Rules stop being triggered

This is OH3.2 running on Linux in a vm (to allow for more RAM and CPU power than a raspi 3B can offer).
The install is filebased (.things, .items, etc) and the rules are jython jsr223. Sensors and actuators are connected via MQTT.

After OH starts everything works nicely and just like expected. After a number of days things may get wiered. The symptom is that some behaviours of my system stall:

Some lights in the bathroom won’t turn on, but not all are affected. The rules for pir1 and pir2 are ignored, I can see the mqtt message, it gets read and parsed and an item changes, I see the event with those commands and the change event in the event.log. But the rule doesnt seem to receive the event.

And at the same time the pir4 - which is very similar, turns on another light and has it’s rule in the same scriptfile - still works as it should.

When that happens a number of rules in different script files typically are affected. I couldn’t find a common property among them though. A lot of breadcrumping that usually goes into openhab.log stops - but again, not all of it.

When I now edit and save a script file I won’t get the "Loading script ‘filePath’ " line in the .log file. And I don’t see the changes I made being applied.

RAM usage looks normal (1GB) and java is in the single digits when I look at top.

Basically, I can do and try what I want, the only measure that sets things right again (including the changes I just made ) is to restart openHAB. Done in a couple of minutes but this is not satisfying.

I don’t know what is happening and, worse, I have no idea where to look for pointers.

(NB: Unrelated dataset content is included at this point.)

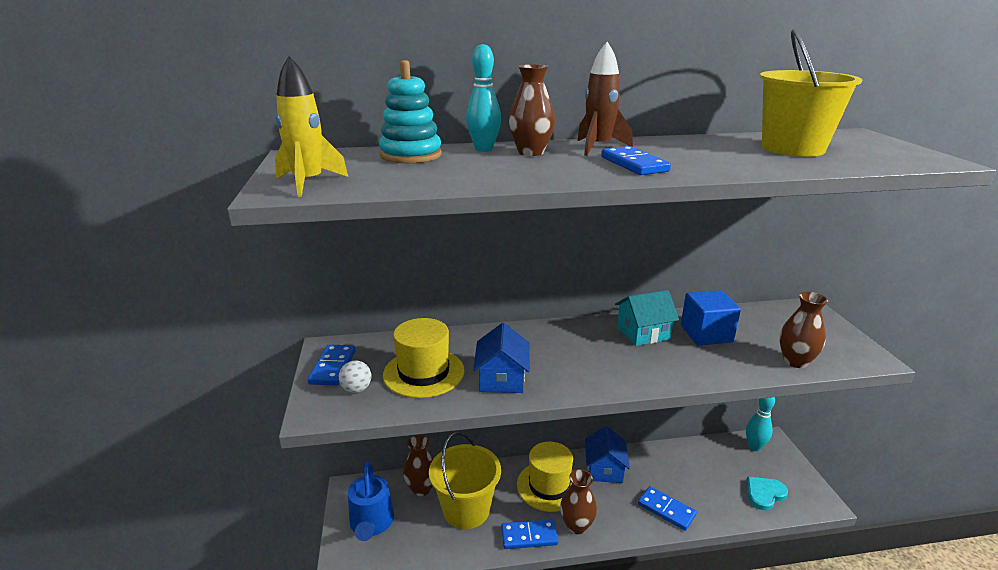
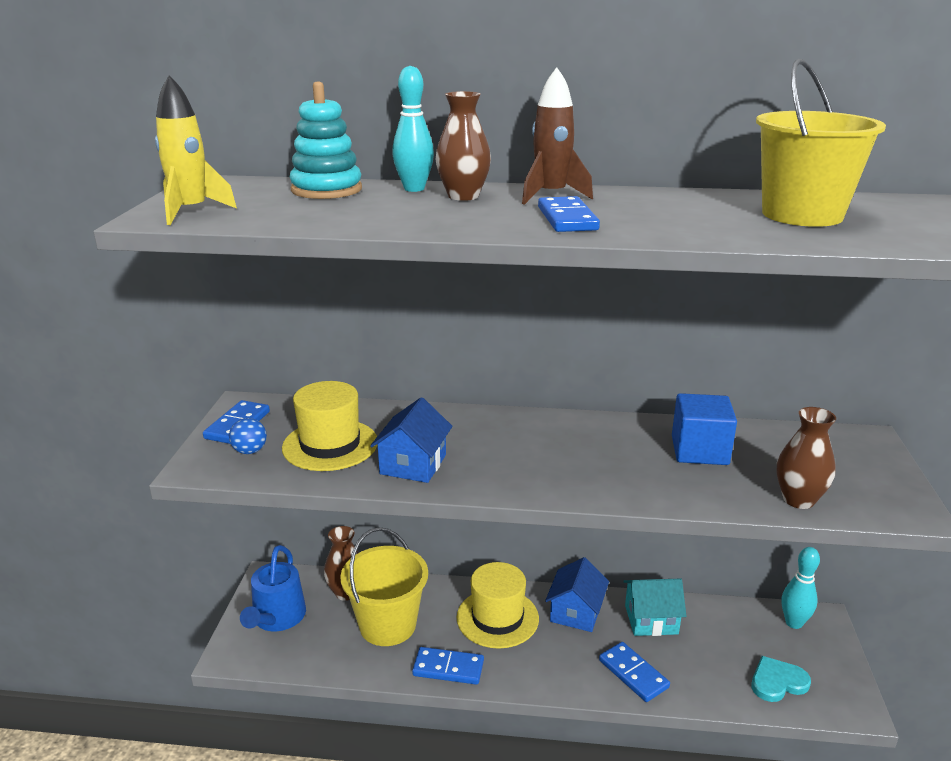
camera: 15 degrees right, 0 degrees up
white ball [339,361,371,393] -> blue ball [229,418,267,454]
brown vase [560,469,597,534] -> none
turquoise house [615,290,679,346] -> turquoise house moved to [623,579,686,636]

I guess I should enable debug for some parts but which? how? and can I direct those debug outputs into a dedicated file so they do not spill over the openhab.log?

Thanks in advance for any idea or pointer!

I don’t have a whole lot of suggestions except to ask whether these rules are long running or not. Each rule get’s its own thread but that means that a given rule can only have one instance of itself running at a time. Subsequent triggers will be queued and worked off in turn, but if for some reason that rule gets stuck and blocks forever, that rule will be disabled forever.

So one of the first things to try would be to add enter and exit log statements to the rules. Make sure they are exiting. That will at least tell us whether or not the rule is blocked and never returned or something else is going on.

I’m not sure what to increase the logging on. You can change the level of openhab.event.RuleStatusInfoEvent and openhab.event.RuleAddedEvent to DEBUG which will add rule events to your events.log. That can be a good way to correlate events and rules running.

The file loading issue might be related to something that was recently merged that changes how files are loaded for the JS Scripting addon.

I filed an issue. [automation] ScriptFileWatcher breaks Jython reloading on change · Issue #2727 · openhab/openhab-core · GitHub

Thanks for writing so fast, Rich!

I do have ‘breadcrumping’ in those rules and it does look like they don’t get called, most of them are quite short. Just not in a stringent entry/exit fashion, may be worth to add that.

2 of them are longish though, and on one occasion I saw them remain in the “Running” state when I checked on ui. That could fit to your description. But they sit in a different scriptfile and are triggered by completly unrelated events than the other affected scripts.

I will try with those DEBUG .
Again, thanks for your help

If they are long running and being spammed it would only impact that one rule, not other rules.